> Required work
Write out again, exactly as they stand, the line that includes "ring pip: (1307, 954)" and all remaining lines of the entries.

> Records to use

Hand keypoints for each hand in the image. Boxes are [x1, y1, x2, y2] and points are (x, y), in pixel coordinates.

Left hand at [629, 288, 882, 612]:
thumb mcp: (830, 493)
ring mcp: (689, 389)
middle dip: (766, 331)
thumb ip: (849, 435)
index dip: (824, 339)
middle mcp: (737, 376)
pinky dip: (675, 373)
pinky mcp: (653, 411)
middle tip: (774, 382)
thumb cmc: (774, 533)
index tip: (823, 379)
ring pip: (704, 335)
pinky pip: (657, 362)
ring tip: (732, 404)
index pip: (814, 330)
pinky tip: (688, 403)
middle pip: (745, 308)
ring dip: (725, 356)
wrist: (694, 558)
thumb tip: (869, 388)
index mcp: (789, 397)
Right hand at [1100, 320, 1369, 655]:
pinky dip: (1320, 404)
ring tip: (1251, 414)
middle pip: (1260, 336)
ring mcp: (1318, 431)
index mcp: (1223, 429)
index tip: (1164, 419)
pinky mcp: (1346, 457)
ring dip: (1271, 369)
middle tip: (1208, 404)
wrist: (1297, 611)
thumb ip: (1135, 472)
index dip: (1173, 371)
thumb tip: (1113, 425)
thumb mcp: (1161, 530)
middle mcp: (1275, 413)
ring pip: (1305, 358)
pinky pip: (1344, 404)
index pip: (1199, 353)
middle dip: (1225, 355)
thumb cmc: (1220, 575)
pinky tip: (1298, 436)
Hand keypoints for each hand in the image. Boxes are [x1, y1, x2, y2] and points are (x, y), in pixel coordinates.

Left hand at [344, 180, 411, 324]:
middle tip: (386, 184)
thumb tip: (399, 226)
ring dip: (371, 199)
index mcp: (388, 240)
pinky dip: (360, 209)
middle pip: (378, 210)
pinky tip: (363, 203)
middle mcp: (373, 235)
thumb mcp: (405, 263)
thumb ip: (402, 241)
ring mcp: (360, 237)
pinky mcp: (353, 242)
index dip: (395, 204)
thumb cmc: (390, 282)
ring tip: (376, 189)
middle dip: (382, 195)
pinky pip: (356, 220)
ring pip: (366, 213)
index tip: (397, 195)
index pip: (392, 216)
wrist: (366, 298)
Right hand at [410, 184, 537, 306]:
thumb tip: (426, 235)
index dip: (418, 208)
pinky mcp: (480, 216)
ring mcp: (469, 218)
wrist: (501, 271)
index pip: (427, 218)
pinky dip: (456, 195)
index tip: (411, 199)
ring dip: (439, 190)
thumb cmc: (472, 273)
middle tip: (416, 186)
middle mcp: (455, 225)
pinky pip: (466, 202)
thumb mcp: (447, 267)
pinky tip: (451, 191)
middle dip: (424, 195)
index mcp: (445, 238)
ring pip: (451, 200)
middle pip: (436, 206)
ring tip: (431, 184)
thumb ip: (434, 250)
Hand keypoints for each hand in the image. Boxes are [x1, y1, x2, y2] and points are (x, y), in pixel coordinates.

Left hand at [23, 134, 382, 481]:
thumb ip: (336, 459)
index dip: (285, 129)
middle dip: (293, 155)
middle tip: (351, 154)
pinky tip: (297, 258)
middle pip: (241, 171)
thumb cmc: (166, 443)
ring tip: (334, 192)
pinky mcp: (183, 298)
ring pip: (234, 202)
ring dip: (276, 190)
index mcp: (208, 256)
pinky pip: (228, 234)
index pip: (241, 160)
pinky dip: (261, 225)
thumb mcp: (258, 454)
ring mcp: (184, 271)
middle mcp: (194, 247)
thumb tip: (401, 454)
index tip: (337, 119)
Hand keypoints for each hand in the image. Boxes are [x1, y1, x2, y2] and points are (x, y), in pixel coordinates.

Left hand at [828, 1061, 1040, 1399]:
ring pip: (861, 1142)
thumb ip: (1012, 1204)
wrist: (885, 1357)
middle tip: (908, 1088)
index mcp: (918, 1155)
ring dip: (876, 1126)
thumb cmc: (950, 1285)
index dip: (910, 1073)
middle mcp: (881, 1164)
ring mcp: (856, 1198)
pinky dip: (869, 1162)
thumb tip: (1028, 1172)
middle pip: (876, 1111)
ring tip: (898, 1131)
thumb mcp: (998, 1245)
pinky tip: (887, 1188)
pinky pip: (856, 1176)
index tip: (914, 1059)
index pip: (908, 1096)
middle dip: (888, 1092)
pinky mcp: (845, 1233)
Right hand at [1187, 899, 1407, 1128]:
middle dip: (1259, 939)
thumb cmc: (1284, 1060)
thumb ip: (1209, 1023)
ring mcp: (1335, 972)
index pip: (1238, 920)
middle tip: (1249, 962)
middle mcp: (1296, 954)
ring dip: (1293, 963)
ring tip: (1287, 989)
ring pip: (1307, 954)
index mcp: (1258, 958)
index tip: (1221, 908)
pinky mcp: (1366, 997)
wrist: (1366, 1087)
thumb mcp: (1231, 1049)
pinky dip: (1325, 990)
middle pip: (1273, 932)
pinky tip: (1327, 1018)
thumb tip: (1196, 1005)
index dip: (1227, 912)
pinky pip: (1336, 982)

> Exercise response
ring pip: (1307, 954)
index mcp: (1258, 958)
index tip: (1221, 908)
pinky mcp: (1366, 997)
wrist: (1366, 1087)
thumb mcp: (1231, 1049)
pinky dip: (1325, 990)
middle pip: (1273, 932)
pinky tip: (1327, 1018)
thumb tip: (1196, 1005)
index dip: (1227, 912)
pinky pip: (1336, 982)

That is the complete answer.